5. MARRIAGE AND FAMILY RELATIONSHIPS

The couples in the play can be seen as representative of modern relationships based on deception and sterility, and the picture of the play presents of marriage is bleak. George and Martha face off in a “battle of the sexes” that is an age-old theme in plays, from Aristophanes’ Lysistrata, to Shakespeare’s Much Ado About Nothing and The Taming of the Shrew, and to Noel Coward’s Private Lives. But unlike many such plays, Who’s Afraid of Virginia Woolf? shows characters who are out for blood. George and Martha hide their need for each other with ferocious assaults on one another. Their names suggest the “first couple,” George and Martha Washington, a grim joke that underscores the corruption of the American ideal. But their fierce battling may be seen as preferable to the shallowness that marks the relationship between Nick and Honey.
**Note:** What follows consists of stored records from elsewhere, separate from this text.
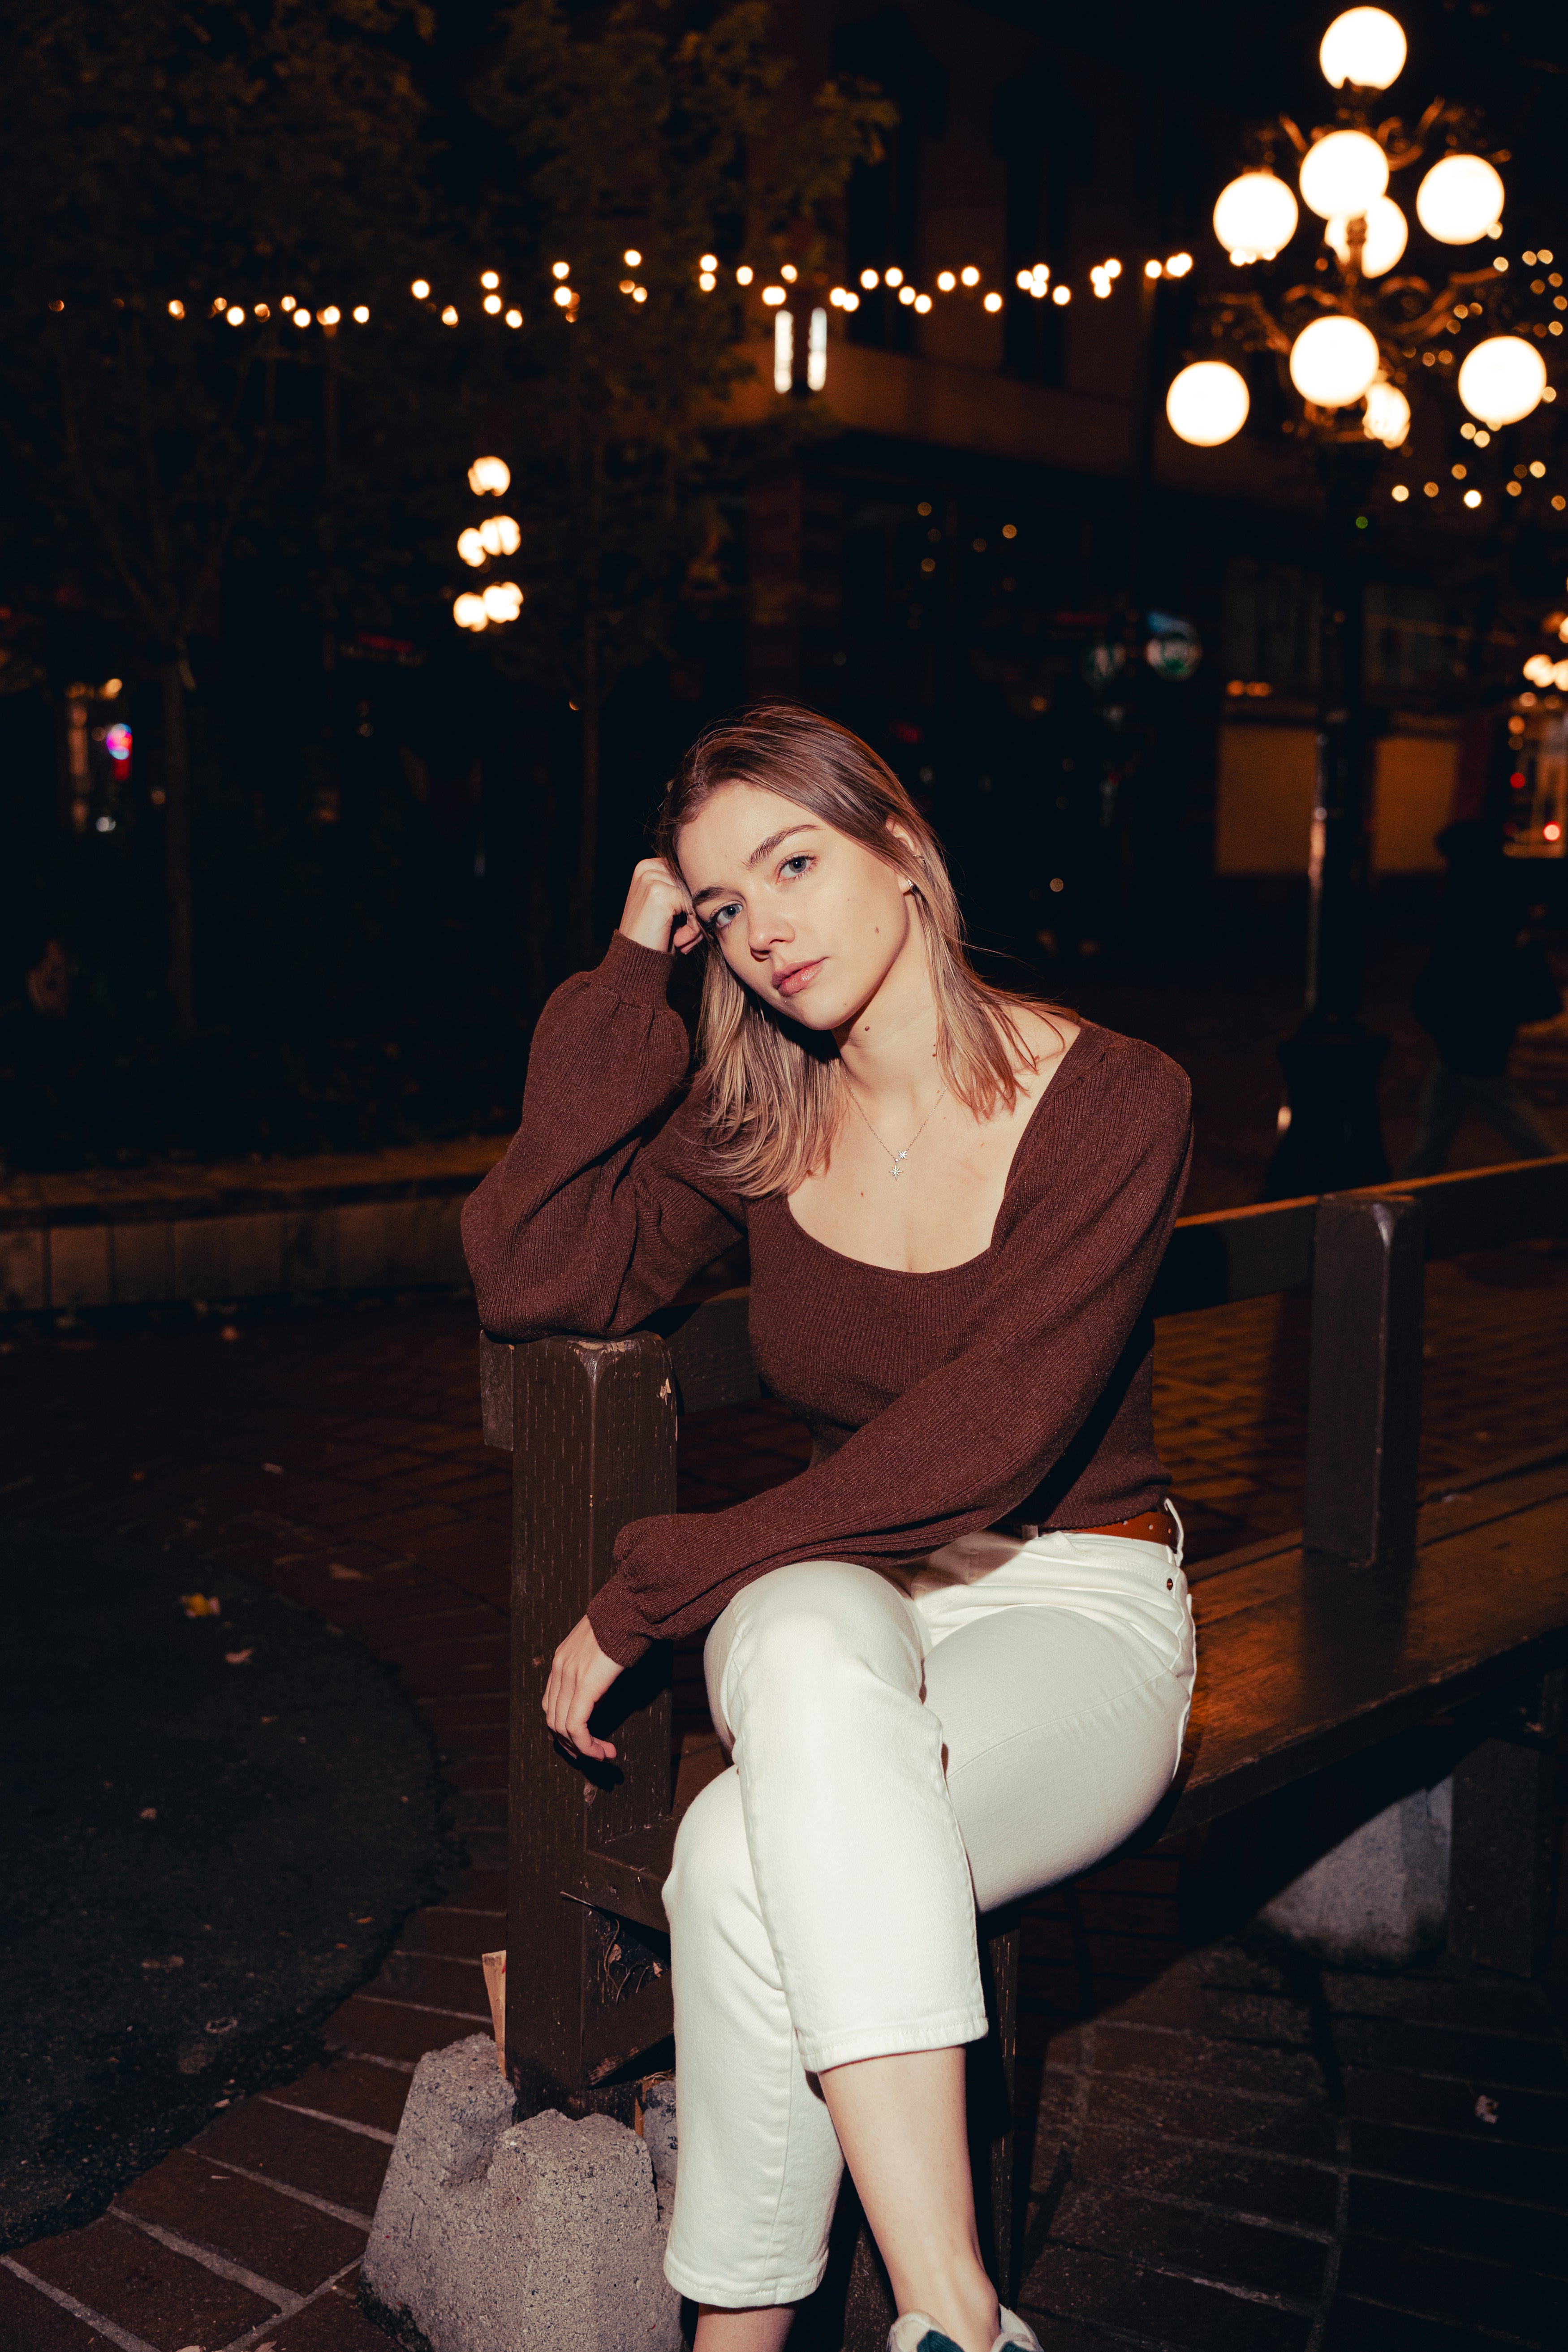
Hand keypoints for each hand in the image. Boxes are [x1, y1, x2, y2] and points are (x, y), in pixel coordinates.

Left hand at [542, 1614, 623, 1761]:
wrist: (629, 1610)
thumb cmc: (622, 1626)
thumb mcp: (599, 1650)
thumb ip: (591, 1672)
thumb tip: (596, 1696)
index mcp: (561, 1661)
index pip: (551, 1705)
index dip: (565, 1728)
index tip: (587, 1740)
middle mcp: (559, 1670)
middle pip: (553, 1720)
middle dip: (572, 1744)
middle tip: (594, 1754)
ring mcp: (568, 1677)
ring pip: (561, 1727)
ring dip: (582, 1748)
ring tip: (603, 1754)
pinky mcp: (583, 1685)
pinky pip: (575, 1726)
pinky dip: (586, 1744)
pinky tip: (602, 1750)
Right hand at [618, 858, 702, 955]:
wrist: (635, 960)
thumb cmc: (653, 936)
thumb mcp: (667, 907)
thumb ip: (683, 890)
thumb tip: (715, 884)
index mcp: (647, 867)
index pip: (687, 874)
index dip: (693, 899)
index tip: (691, 924)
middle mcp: (647, 868)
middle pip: (691, 883)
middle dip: (696, 910)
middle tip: (690, 936)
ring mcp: (651, 879)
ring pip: (694, 895)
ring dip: (696, 920)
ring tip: (685, 939)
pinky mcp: (660, 892)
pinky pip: (693, 904)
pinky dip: (694, 926)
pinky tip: (681, 940)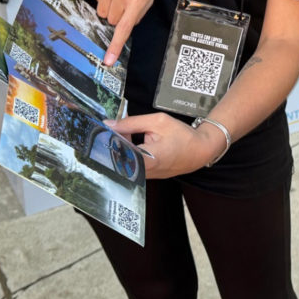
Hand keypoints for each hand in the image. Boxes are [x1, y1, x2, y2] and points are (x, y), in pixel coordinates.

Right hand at [90, 0, 155, 63]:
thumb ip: (139, 13)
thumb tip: (125, 29)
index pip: (125, 27)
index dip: (115, 45)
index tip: (108, 60)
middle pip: (112, 21)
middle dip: (118, 16)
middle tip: (125, 1)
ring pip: (103, 13)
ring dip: (110, 7)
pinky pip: (97, 1)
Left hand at [106, 113, 220, 179]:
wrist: (200, 151)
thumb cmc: (182, 136)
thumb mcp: (157, 121)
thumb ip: (131, 122)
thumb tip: (109, 124)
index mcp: (147, 159)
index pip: (116, 155)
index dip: (105, 143)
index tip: (98, 132)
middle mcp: (144, 172)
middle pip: (117, 158)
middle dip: (113, 141)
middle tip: (113, 126)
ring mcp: (145, 177)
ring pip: (123, 161)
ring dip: (120, 146)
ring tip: (124, 131)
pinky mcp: (147, 176)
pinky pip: (131, 163)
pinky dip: (128, 151)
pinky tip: (131, 139)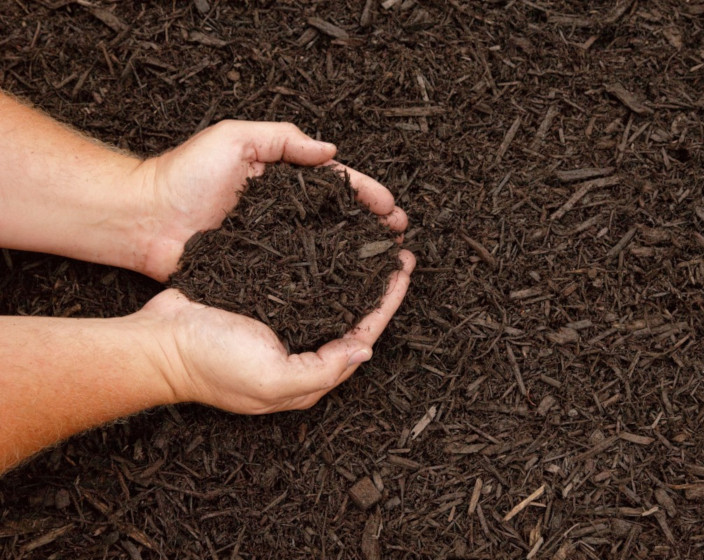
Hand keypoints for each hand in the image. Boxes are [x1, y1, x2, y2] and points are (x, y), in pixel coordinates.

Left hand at [133, 120, 408, 280]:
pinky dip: (325, 281)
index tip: (392, 210)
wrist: (144, 220)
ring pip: (325, 248)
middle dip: (372, 227)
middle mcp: (284, 212)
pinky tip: (347, 289)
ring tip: (385, 265)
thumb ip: (282, 138)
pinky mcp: (260, 271)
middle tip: (400, 240)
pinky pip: (299, 275)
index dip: (367, 194)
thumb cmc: (184, 175)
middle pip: (339, 218)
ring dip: (356, 256)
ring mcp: (274, 243)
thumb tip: (330, 152)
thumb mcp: (235, 138)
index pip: (335, 184)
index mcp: (282, 178)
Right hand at [137, 250, 414, 413]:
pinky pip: (300, 285)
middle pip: (351, 316)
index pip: (362, 336)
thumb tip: (366, 351)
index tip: (403, 269)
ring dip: (352, 273)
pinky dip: (320, 267)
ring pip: (329, 297)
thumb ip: (322, 369)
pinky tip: (330, 247)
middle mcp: (300, 351)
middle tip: (395, 251)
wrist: (156, 342)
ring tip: (371, 244)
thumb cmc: (210, 363)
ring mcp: (280, 326)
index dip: (386, 303)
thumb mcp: (270, 378)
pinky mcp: (261, 304)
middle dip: (376, 285)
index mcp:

The family relationships referred to in the play are hollow and sad: Martha and her father, George and the parents he might have killed, Honey and her father, and George and Martha’s “child.”

Sterility is evidenced by the play’s use of imaginary and would-be children: George and Martha’s fictitious boy and the pregnancies that Honey has deviously avoided. As an ironic twist, Albee has peppered the play with allusions to “baby”: George and Martha use the term as a dubious endearment; they also use coy baby talk; Honey becomes a baby, curled on the bathroom floor in the fetal position as a sign of her inability to grow up.

Some readers, however, see the play’s depiction of George and Martha in a more optimistic light. They interpret the play as the story of one couple’s desperate attempt to salvage, rather than destroy, a relationship. After the evening’s emotional turmoil, notably the “death” of the child, George and Martha have cleared up some of the matters impeding the relationship, and they may be able to function better as a couple in the future.